Perhaps if you live in a cosmopolitan city, where there are a lot of hospitals, you can see another doctor quickly if the doctor who first sees you doesn’t like the state you’re in. But what if it’s one am, there’s only one hospital nearby, and the only on-call doctor refuses to treat your injury because you’ve had a few too many beers. What if your injury isn’t even alcohol related – say you have a diabetic emergency, but you’ve had quite a few beers, can you expect treatment then? Where are we allowing the line to be drawn?
Often, those advocating conscientious objection justify their view as a matter of moral, cultural, and religious belief. But at risk of sounding like a broken record, how can doctors of tomorrow attempt to provide adequate healthcare to those that they refuse to treat and examine.
“Oh, its fine, we’ll just refer them on to someone who doesn’t mind…”
As shown above, that may not always be a possible solution. In these days of overworked seniors, inexperienced juniors, and strict European Working Time Directive regulations, finding someone to take a patient off your hands isn’t as easy as making a call.
Furthermore, it’s a matter of retaining responsibility for your role as a healthcare provider and providing your patient with the best possible treatment.

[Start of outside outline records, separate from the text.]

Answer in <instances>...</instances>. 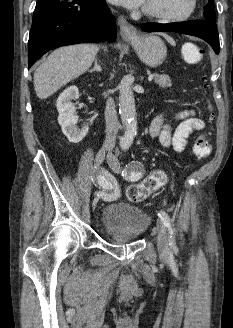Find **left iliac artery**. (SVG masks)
<instances>
[{
  "label": "left iliac artery",
  "instance_id": "obj_1",
  "mask_svg": "<svg viewBox=\"0 0 233 328\" xmlns=\"http://www.w3.org/2000/svg\"><path fill=\"white\" fill-rule=\"evenodd\" d=\"M125 149H127V147H125ZM124 176L128 177V179L131 180V181H137V180L140 179L141 173L132 171L129 176H127V174H124ZM158 216L162 220V222L164 223V226L167 228V231H168V234H169L170 249L175 250L177 248L176 241H175V229H174V227L171 223V219H170L169 215L164 211H160L158 213Z\"/></svg>",
  "mask_w": 233,
  "mask_h": 328
}]
</instances>
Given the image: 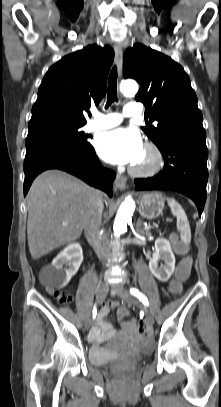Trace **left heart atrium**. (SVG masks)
I'll return each mask as SVG.
<instances>
[{
	"label": "left heart atrium",
	"instance_id": "left-heart-atrium-1",
	"mask_svg": "<svg viewBox=\"0 0 221 407\" xmlns=\"http://www.w3.org/2000/svg\"><path fill=\"white\" fill-rule=\"evenodd\" d=\"M96 147L106 161L131 165L138 160L144 149L139 133L126 128L102 133L97 139Z\"/></svg>",
	"mask_w": 221,
	"mask_h": 407
}]
</instances>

This isn’t just a theoretical problem. Some medical students have actively refused to attend lectures or answer exam questions on alcohol-related injuries and sexually transmitted diseases. “One male student was prepared to fail his final exams rather than carry out a basic examination of a female patient.”
The new generation of students has been encouraged to think independently, question evidence, and make decisions accordingly. But maybe we have come too far. To question and actively disengage in learning the fundamentals of medicine helps no one.
Neil Chanchlani is student editor, Student BMJ.